Assume a company has fifteen employees doing prevailing wage work. These employees work approximately 1,000 hours each per year. The fringe amount above the base rate is $10/hour and the average approximate additional payroll cost when paying fringe dollars as cash wages is 25 percent.  

15 employees X 1,000 hours = 15,000 total hours

15,000 hours X $10.00 = $150,000 in additional payroll expense

$150,000 x 25% = $37,500 in savings

Several recent news reports have projected that SUTA rates will rise this year, as much as doubling in some states. This makes an even stronger case for using fringe dollars to implement bona fide benefit plans for hourly workers. Using these dollars to provide medical health insurance is also a compliance issue in light of mandatory health insurance legislation passed earlier this year. As a result of health care reform, construction industry employers with more than fifty employees will be required to offer health care coverage to their employees beginning in 2014, which can be paid for with fringe dollars via a prevailing wage benefit plan. In addition, some small businesses which provide health insurance for their workers may be eligible for a tax credit under the Patient Protection and Affordable Care Act-just another incentive to use these dollars to provide benefits.

A few years ago, Tracey explains, the company decided to take advantage of the savings on payroll expense that comes with using the fringe benefit portion of the prevailing wage to provide "bona fide" benefit plans for hourly workers.  "I'm so thankful we made that decision," Tracey says. "It saves our company a big chunk of money, and helps us be more competitive with our bidding."  Tracey says the percentage of prevailing wage work the company does has increased significantly since the plan was put in place.  "Now most of the work we do is prevailing wage," she says.

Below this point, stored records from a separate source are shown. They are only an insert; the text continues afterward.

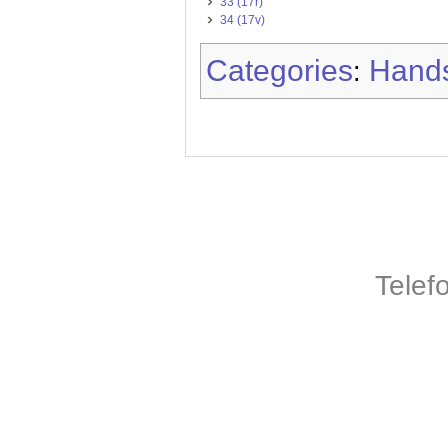
33 (17r)
34 (17v)
Categories
Hands
:
Telef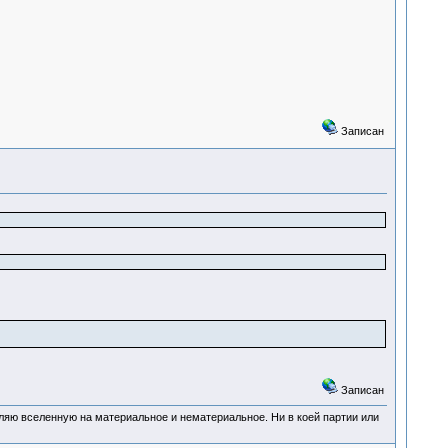
Записан
Записан
деляю вселенную на материальное и нематериальное. Ни в коей партии или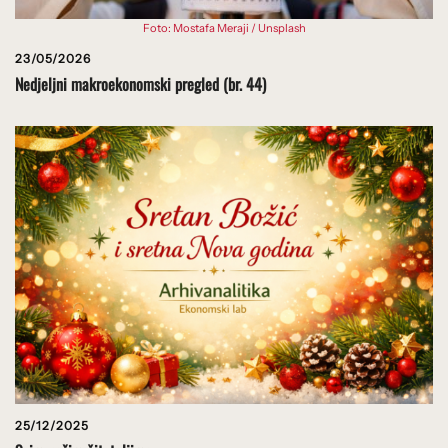
Foto: Mostafa Meraji / Unsplash
23/05/2026
Nedjeljni makroekonomski pregled (br. 44)
25/12/2025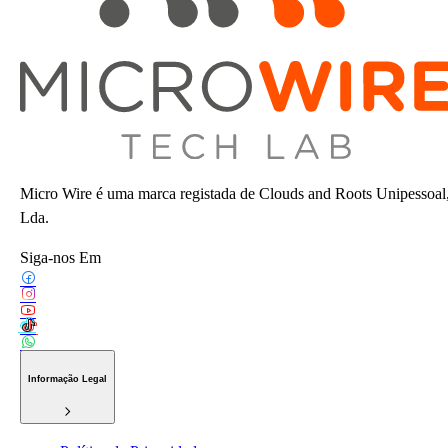
Micro Wire é uma marca registada de Clouds and Roots Unipessoal
Lda.
Siga-nos Em
Informação Legal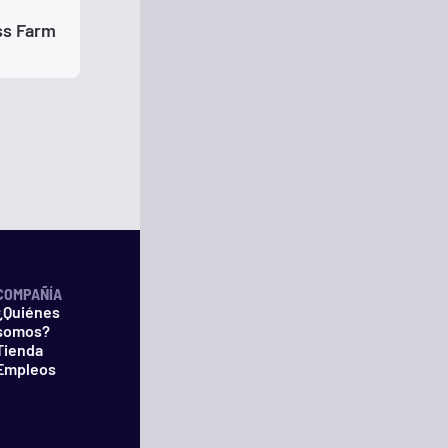
ss Farm
COMPAÑÍA
¿Quiénes
somos?
Tienda
Empleos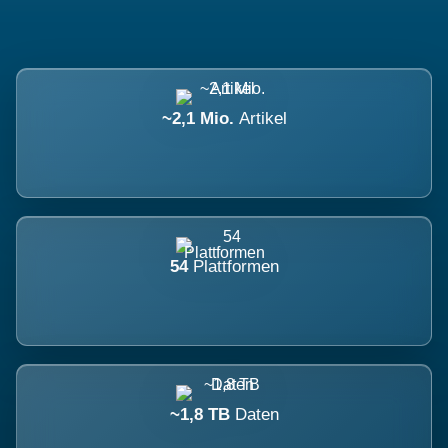
~2,1 Mio.
Artikel
54
Plattformen
~1,8 TB
Daten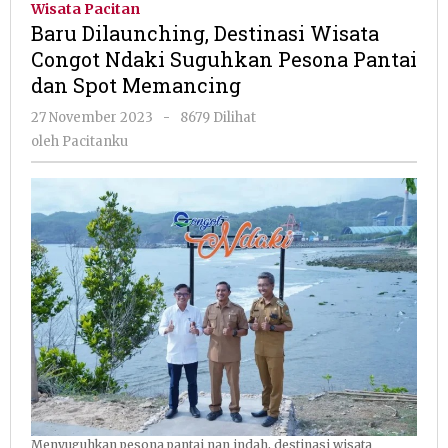
Wisata Pacitan
Wisata
Baru Dilaunching, Destinasi Wisata
Congot
Congot Ndaki Suguhkan Pesona Pantai
Ndaki
dan Spot Memancing
Suguhkan
Pesona
oleh
27 November 2023
-
8679 Dilihat
Pantai
Pacitanku
oleh
Pacitanku
dan
Spot
Memancing
Menyuguhkan pesona pantai nan indah, destinasi wisata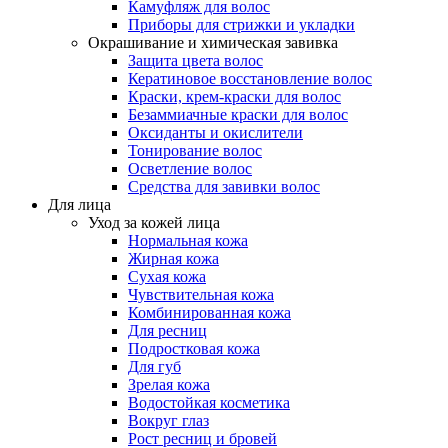
Камуфляж для волос
Приборы для стрижки и укладки
Окрашивание и химическая завивка
Защита цвета волос
Кератиновое восстановление волос
Краски, крем-краски для волос
Безаммиачные краски для волос
Оксиданты и окислители
Тонирование волос
Осветление волос
Средства для завивки волос
Для лица
Уход за кожей лица
Нормальная кожа
Жирная кожа
Сухая кожа
Чувствительная кожа
Комбинированная кожа
Для ресниц
Подростковая кожа
Для губ
Зрелая кожа
Водостойкая косметика
Вокруг глаз
Рост ресниц и бровей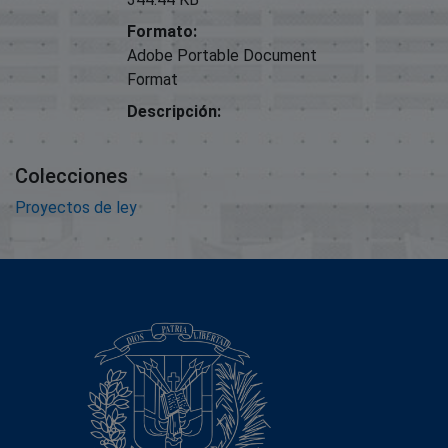
Formato:
Adobe Portable Document
Format
Descripción:
Colecciones
Proyectos de ley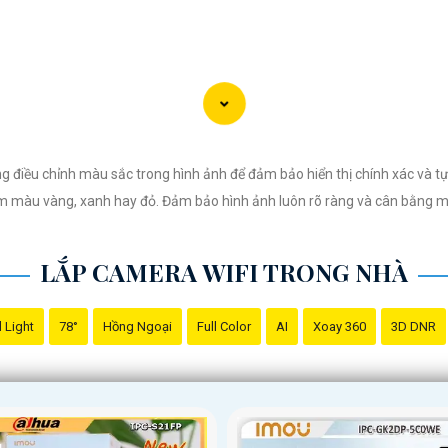
điều chỉnh màu sắc trong hình ảnh để đảm bảo hiển thị chính xác và tự
ám màu vàng, xanh hay đỏ. Đảm bảo hình ảnh luôn rõ ràng và cân bằng m
LẮP CAMERA WIFI TRONG NHÀ
 Light
78°
Hồng Ngoại
Full Color
AI
Xoay 360
3D DNR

Contractors who are considering starting a prevailing wage benefit plan should look for a provider with experience in the particular laws, such as the Davis-Bacon Act, that apply.  Efforts by federal agencies to ensure compliance with attendant laws have been stepped up dramatically since the passage of the ARRA. Recent reports indicate that the Department of Labor (DOL) will have hired 1,000 new investigators by year end 2011, and 293 of them are going to be focused on wage and hour compliance.

Contractors who are serious about getting government work-which is virtually the only sector thriving in construction-need to explore every viable option for making their bids more competitive. There are a lot of baited hooks out there vying for these contracts. Nearly three quarters of the $308 billion appropriated for construction and infrastructure projects in the ARRA is scheduled to be spent by the end of fiscal year 2011, which means there are still plenty of big fish in the sea. Are you doing everything you can to win? 

Getting Started in the Public Sector Marketplace

  • Familiarize yourself with the Davis-Bacon Act. The full text of the law, as well as many other valuable resources, can be found at www.dol.gov. Do a search for Davis-Bacon or DBRA (Davis Bacon and Related Acts).
  • If you haven't already, sign up with Central Contractor Registration (CCR). You can do this at www.bpn.gov/ccr . You'll need your DUNS number, Tax ID number and EFT information for payment of invoices. You must be registered with CCR to bid on federal contracts.
  • To find opportunities funded by the ARRA, go to www.recovery.gov. You can also find federal contract opportunities at www.fbo.gov.
  • Familiarize yourself with recordkeeping and reporting requirements. There are software programs designed specifically to accommodate prevailing wage reporting requirements. In addition, some prevailing wage benefits plan providers provide assistance with recordkeeping and compliance issues.